### Trecho do documento ###

Reduzindo as emissões de carbono nas fábricas de semicondutores: Por que o aquecimento por infravermelho realmente funciona
Se você deseja alcançar a neutralidade carbônica em uma fábrica de semicondutores, percebe rapidamente que não basta simplesmente comprar créditos de energia “verde”. É preciso lidar diretamente com os problemas relacionados ao consumo energético.
Pense nos métodos tradicionais de aquecimento, como os fornos convencionais. Eles são, na verdade, grandes consumidores de energia. Eles passam metade do tempo aquecendo o ar e as paredes do forno, antes mesmo que a placa semicondutora perceba alguma mudança de temperatura. Isso é um desperdício de energia.
Por isso, optamos por sistemas de aquecimento por infravermelho. Em vez de aquecer todo o ambiente, focamos no aquecimento da própria placa semicondutora.

### Dados de origem ###

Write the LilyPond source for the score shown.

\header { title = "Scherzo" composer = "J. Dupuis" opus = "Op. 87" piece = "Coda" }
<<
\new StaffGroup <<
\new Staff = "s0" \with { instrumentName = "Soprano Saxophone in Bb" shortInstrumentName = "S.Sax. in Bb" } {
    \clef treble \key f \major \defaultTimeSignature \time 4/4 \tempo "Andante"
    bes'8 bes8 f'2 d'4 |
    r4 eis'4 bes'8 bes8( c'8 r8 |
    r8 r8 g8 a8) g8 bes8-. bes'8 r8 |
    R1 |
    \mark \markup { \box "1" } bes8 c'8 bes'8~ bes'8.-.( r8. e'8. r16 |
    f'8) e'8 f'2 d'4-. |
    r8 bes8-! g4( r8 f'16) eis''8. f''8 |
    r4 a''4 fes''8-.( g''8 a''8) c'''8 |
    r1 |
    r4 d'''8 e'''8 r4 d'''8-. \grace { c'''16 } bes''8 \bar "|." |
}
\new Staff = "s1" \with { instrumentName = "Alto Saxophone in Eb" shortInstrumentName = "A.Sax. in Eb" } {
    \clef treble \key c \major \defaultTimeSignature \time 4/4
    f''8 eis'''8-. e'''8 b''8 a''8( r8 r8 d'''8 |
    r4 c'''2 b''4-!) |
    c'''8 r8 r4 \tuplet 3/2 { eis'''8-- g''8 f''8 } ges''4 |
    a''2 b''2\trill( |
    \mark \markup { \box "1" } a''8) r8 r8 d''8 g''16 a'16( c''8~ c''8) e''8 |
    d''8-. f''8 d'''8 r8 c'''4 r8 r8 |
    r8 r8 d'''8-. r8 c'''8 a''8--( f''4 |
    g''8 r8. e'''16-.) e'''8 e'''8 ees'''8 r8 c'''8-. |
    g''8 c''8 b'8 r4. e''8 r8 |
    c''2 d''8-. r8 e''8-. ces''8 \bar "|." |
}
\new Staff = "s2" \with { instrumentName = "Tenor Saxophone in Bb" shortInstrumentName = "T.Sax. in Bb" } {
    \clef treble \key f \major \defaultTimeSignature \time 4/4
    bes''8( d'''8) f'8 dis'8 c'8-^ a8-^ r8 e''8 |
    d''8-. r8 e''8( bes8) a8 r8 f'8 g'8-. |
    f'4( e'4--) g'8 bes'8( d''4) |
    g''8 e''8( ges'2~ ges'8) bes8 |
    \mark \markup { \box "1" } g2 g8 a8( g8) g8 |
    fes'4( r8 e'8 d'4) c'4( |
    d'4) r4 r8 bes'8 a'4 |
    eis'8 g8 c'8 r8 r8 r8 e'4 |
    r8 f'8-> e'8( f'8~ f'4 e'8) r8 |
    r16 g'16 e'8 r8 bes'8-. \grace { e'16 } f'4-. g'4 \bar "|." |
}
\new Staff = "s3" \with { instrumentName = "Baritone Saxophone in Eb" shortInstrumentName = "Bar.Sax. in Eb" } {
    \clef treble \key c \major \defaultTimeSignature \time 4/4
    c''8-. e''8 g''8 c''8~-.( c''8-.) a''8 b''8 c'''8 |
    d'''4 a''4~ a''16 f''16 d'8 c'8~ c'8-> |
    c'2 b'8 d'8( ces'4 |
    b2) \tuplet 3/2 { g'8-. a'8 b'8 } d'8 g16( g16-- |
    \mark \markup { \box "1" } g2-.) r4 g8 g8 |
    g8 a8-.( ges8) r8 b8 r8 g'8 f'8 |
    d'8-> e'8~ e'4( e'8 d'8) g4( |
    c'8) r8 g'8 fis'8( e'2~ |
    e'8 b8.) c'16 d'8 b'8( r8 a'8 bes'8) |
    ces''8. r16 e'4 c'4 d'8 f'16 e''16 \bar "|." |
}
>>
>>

###

• _Tarefa 1_:
As afirmações (a), (b) e (c) abaixo concordam com o texto sobre aquecimento por infravermelho acima? Responda sim ou não a cada uma e cite as palavras decisivas do texto sem alterá-las.
(a) Comprar créditos de energia "verde" basta para alcançar a neutralidade carbônica em uma fábrica de semicondutores.
(b) Os fornos convencionais passam metade do tempo aquecendo o ar e as paredes do forno.
(c) Os sistemas de aquecimento por infravermelho aquecem todo o ambiente.
• _Tarefa 2_: Escreva a continuação do texto sobre aquecimento por infravermelho em fábricas de semicondutores, começando logo após a última frase apresentada.

• _Resposta 1_:
(a) Não: "não basta simplesmente comprar créditos de energia “verde”"
(b) Sim: "Eles passam metade do tempo aquecendo o ar e as paredes do forno"
(c) Não: "Em vez de aquecer todo o ambiente, focamos no aquecimento da própria placa semicondutora."

• _Resposta 2_:
Direcionando o calor para onde ele precisa ir
O infravermelho utiliza energia radiante. Em vez de esperar que o ar esquente, as lâmpadas emitem fótons diretamente na superfície da placa. Isso é rápido. Muito rápido.
Como o tempo de aquecimento diminui, a placa passa menos tempo sendo aquecida. Isso significa menos consumo de energia por lote, além de uma redução significativa na conta de luz. Dependendo do que você está processando, escolhemos o comprimento de onda adequado: ondas curtas para um aquecimento rápido da superfície, ou ondas médias para um aquecimento mais profundo do substrato.
A realidade das salas limpas
Não se trata apenas de trocar uma lâmpada e pronto. Nas fábricas de semicondutores, a contaminação por partículas é um grande problema. Uma única partícula pode prejudicar seriamente a qualidade dos produtos. Para evitar essa situação, utilizamos revestimentos especiais e invólucros de quartzo.
O melhor de tudo é que esses sistemas de aquecimento por infravermelho ocupam muito menos espaço do que fornos tradicionais. Isso permite maior espaço disponível no chão da fábrica. Desde que o sistema de distribuição de energia consiga suportar o aumento de carga, esses sistemas podem ser integrados aos equipamentos existentes.
As desvantagens (pois nada é perfeito)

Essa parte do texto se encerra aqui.